Entretanto, o único objetivo que unia a todos era conquistar o governo. Os
revoltosos não conseguiram formular nenhum projeto social para essa província
que, durante cinco anos, governaram. Faltou um programa que organizasse a sociedade
de modo diferente. Atualmente, no Brasil, existem duas frentes de movimentos
sociais que reúnem, cada uma, dezenas de organizações, partidos e entidades da
sociedade civil. Esse ano de 2018 será um tempo de diálogo com todas as categorias
de trabalhadores para que surja daí um projeto alternativo para o conjunto da
sociedade brasileira. Para as eleições desse ano, devemos exigir dos candidatos
um claro programa de governo. Não basta cada um provar que é melhor do que os
adversários.
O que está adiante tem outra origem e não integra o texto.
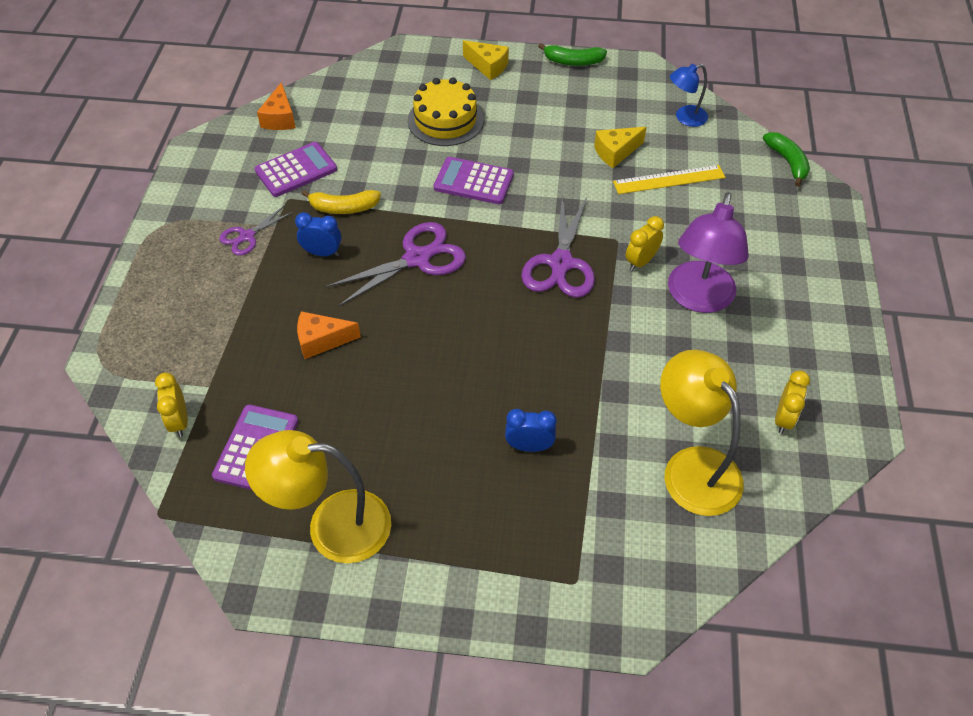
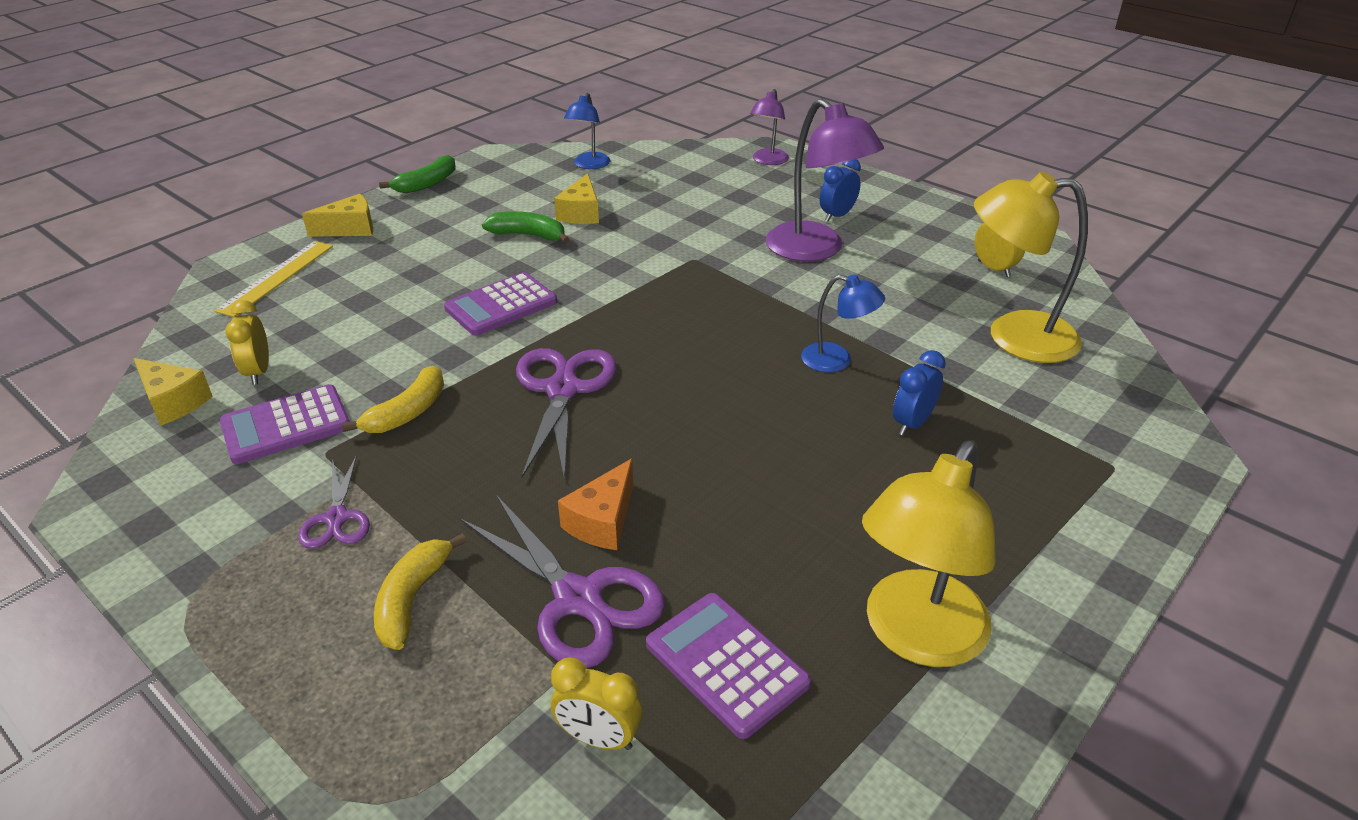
camera: 55 degrees left, 15 degrees down
purple calculator [254,142,337,197] -> purple calculator turned 120 degrees counterclockwise [219,384,350,464]
orange cheese [257,82,296,130] -> yellow cheese [133,358,212,426]
blue clock [295,212,341,256] -> blue clock moved to [820,159,861,222]
yellow cake [408,77,484,146] -> none
purple scissors [521,196,595,298] -> purple scissors moved to [460,495,665,668]
yellow ruler [613,165,725,194] -> yellow ruler moved to [214,241,333,317]
yellow clock [626,216,664,271] -> yellow clock moved to [225,300,269,385]
green banana [763,132,810,187] -> green banana moved to [482,211,570,243]
none -> yellow banana [374,533,467,650]
none -> purple lamp [750,89,789,165]
none -> blue lamp [801,274,885,372]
O mais importante é um programa partidário que contenha as
reformas estruturais e pensadas a partir do povo e não do interesse da elite e
das multinacionais.
As pessoas
que procuram viver uma espiritualidade libertadora sabem que, mesmo quando o
povo pobre parece um ramo ressequido e sem vida, uma chuva repentina pode
provocar um renascimento libertador. Nesse tempo de Natal, por todo o Brasil, muitas
comunidades cristãs cantaram: "Da cepa, brotou a rama, da rama nasceu a
flor, da flor nasceu Maria, de Maria, o Salvador".